*Work task*.
From the material that follows, please give the number of lines containing the string "buttons", and that number alone.

= Beginning of Section =

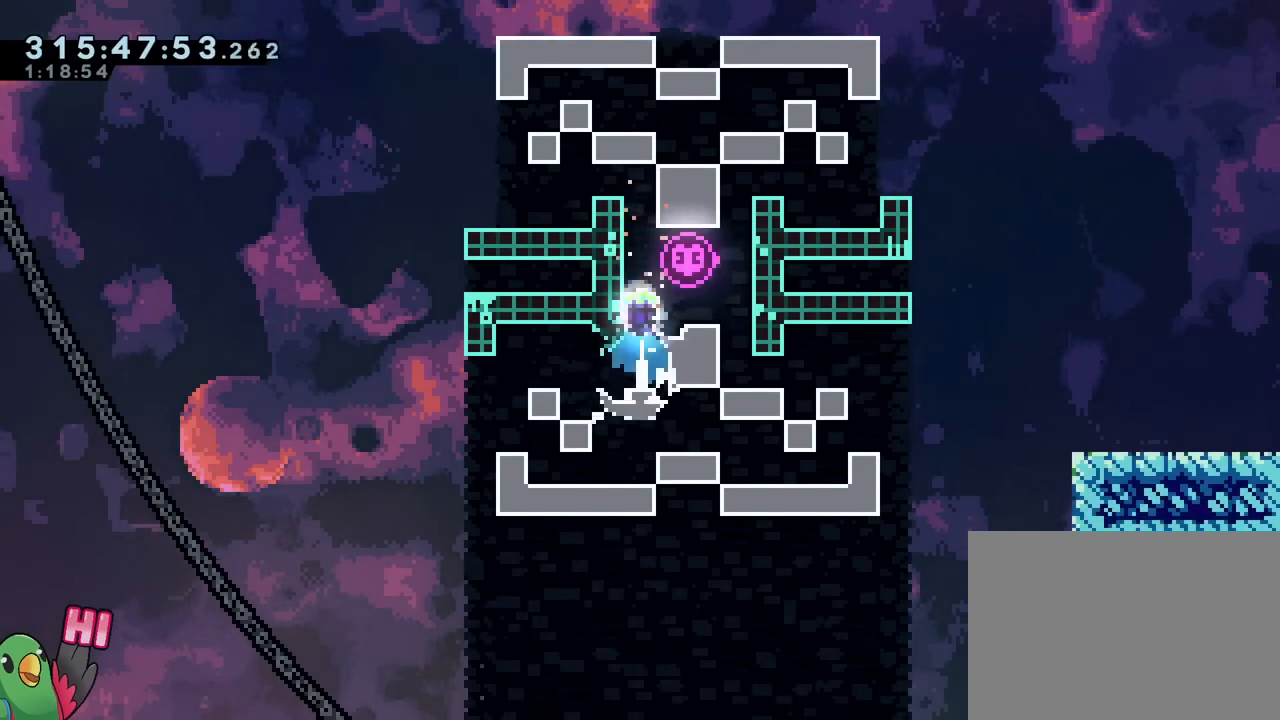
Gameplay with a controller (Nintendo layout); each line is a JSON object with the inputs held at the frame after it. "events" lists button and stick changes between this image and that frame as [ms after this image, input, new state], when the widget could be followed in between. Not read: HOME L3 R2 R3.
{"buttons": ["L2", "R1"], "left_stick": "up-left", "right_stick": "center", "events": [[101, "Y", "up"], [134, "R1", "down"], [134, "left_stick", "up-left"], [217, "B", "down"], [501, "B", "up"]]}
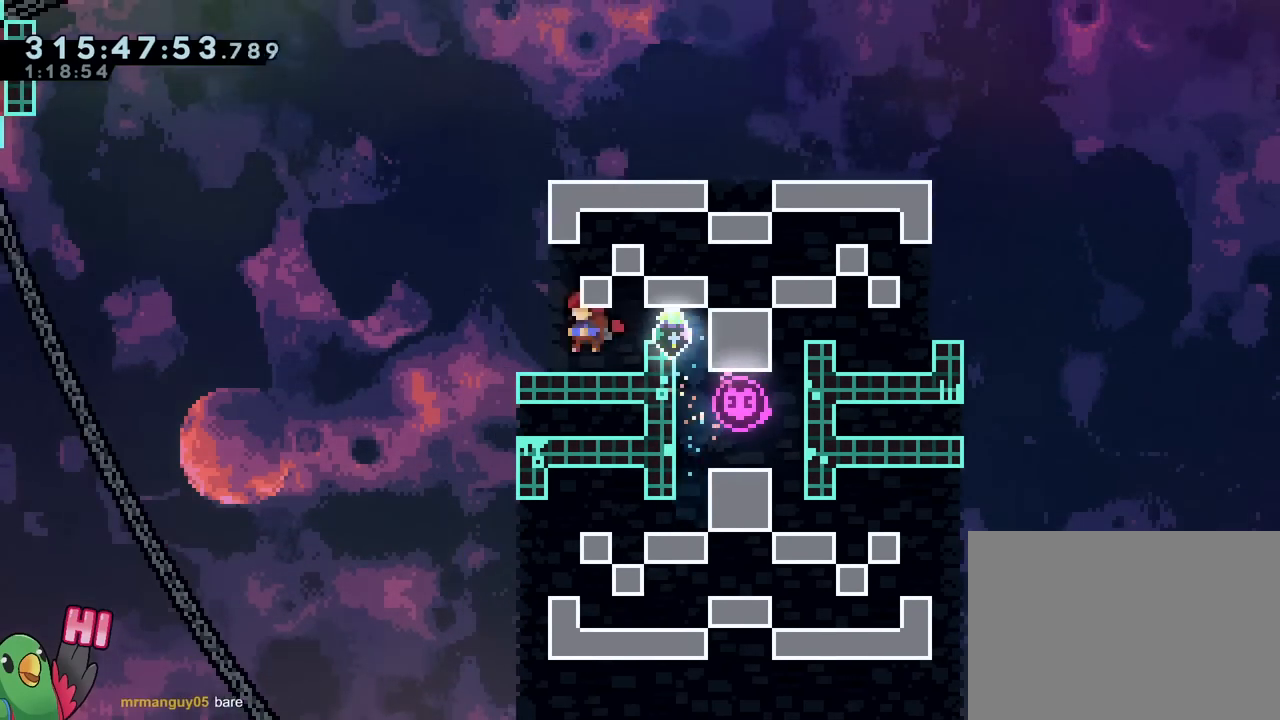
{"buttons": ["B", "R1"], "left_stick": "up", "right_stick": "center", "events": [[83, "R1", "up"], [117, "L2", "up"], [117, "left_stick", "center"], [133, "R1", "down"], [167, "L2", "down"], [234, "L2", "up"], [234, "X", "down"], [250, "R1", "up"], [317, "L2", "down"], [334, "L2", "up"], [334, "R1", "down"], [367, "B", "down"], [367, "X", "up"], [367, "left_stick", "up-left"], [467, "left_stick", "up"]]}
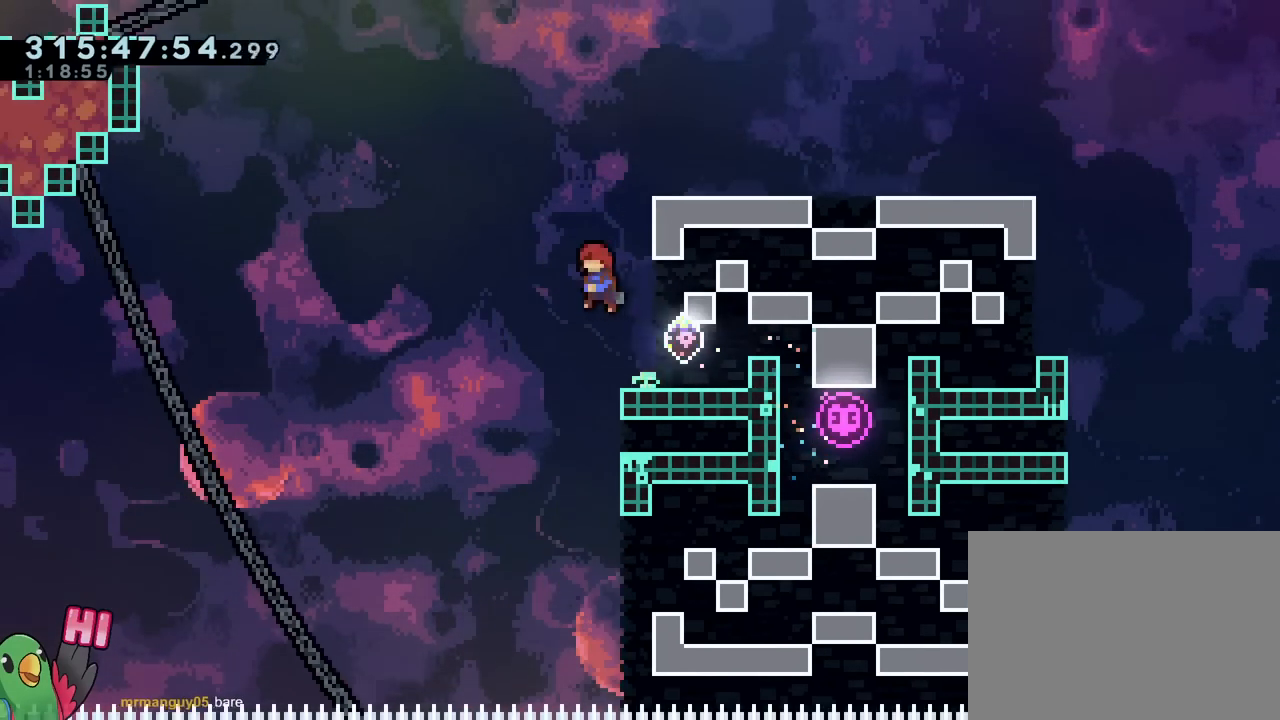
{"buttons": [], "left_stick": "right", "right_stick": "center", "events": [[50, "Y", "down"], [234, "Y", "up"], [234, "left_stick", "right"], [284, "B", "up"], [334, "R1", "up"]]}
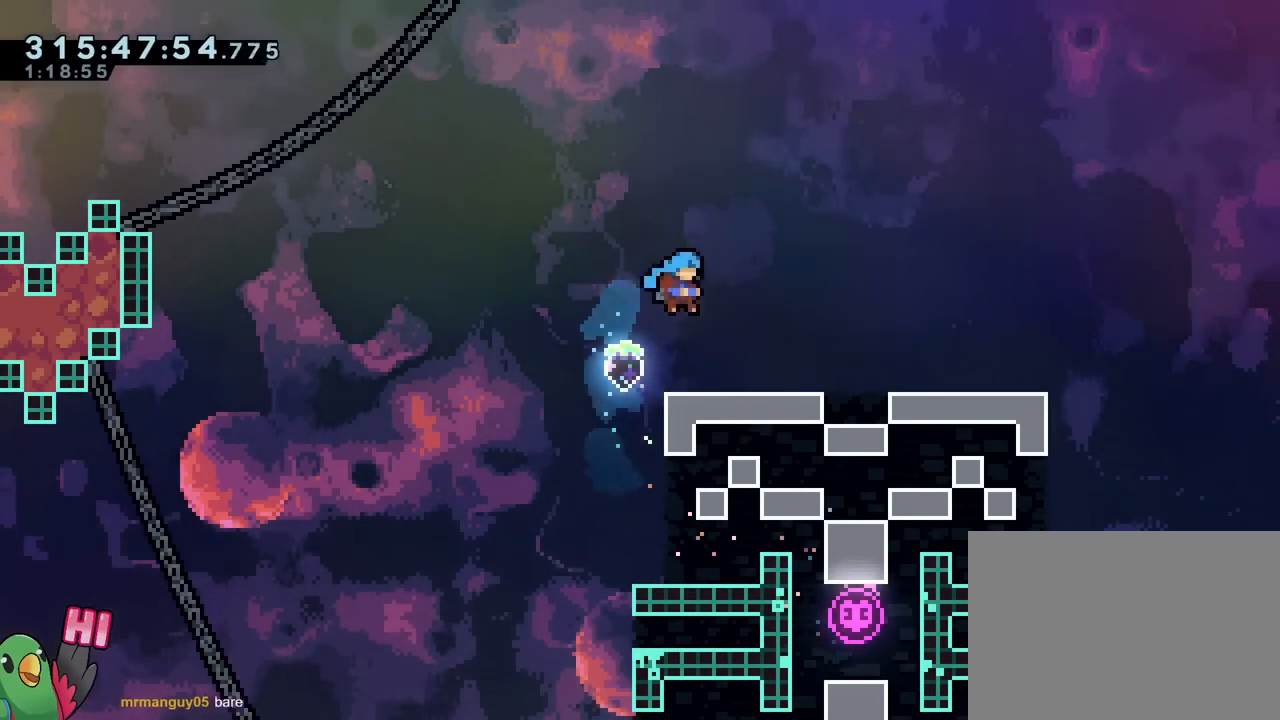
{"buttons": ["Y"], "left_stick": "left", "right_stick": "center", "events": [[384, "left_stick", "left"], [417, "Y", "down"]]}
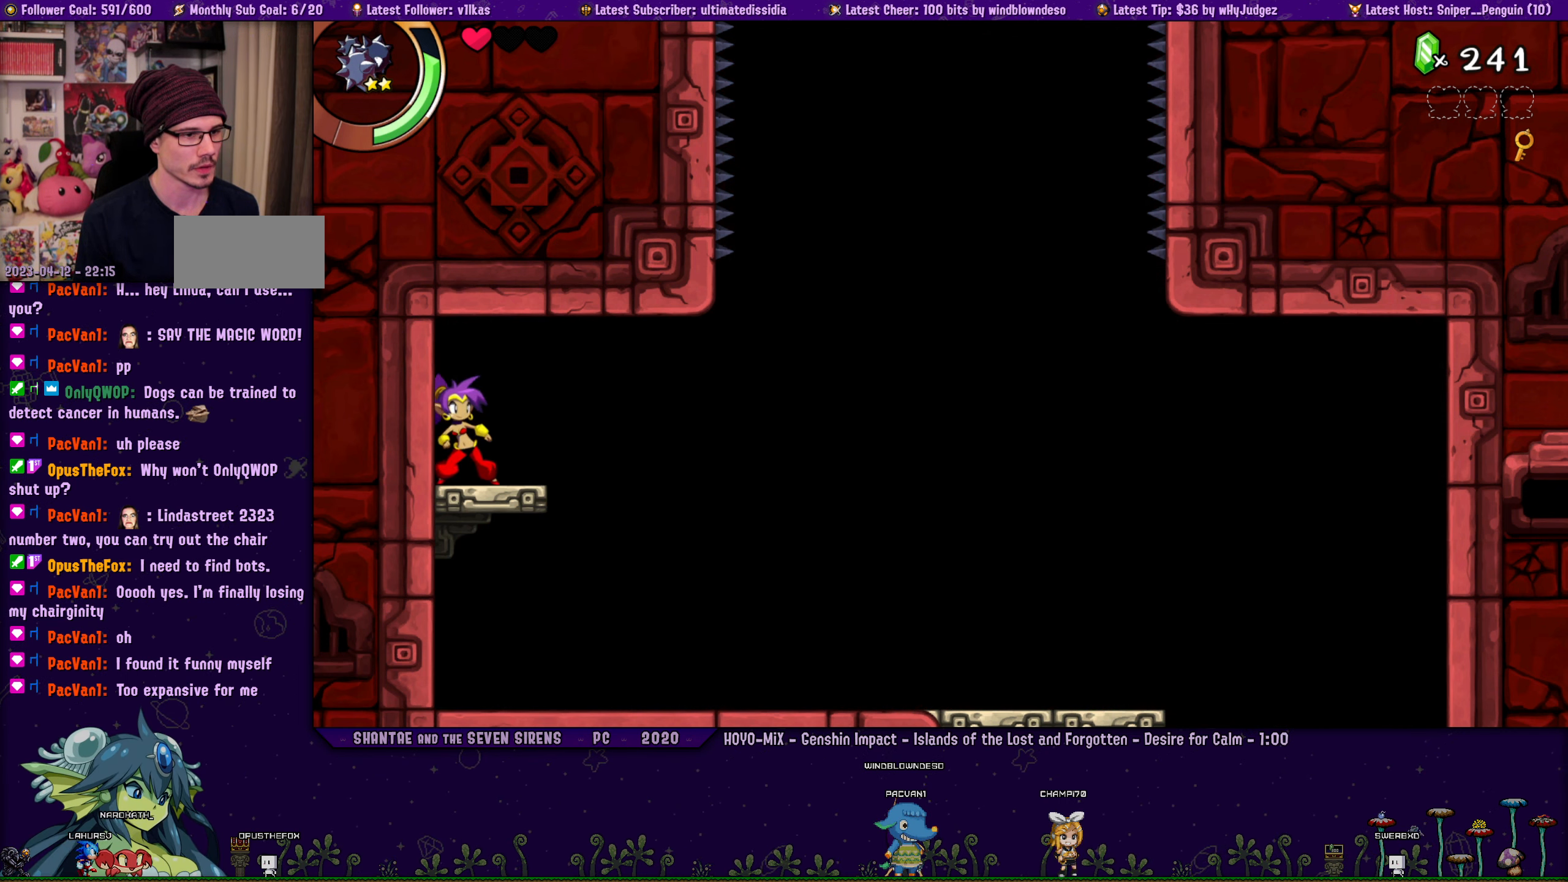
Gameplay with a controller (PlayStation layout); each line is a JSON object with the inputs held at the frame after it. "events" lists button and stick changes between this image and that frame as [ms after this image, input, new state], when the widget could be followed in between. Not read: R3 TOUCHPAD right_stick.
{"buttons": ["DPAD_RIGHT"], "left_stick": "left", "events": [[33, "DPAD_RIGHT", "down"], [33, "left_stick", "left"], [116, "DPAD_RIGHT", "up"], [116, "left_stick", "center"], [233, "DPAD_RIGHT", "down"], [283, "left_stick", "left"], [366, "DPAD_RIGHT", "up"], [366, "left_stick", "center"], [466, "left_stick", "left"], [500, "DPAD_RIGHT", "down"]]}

= End of Section =

*Solution to the exercise*.
5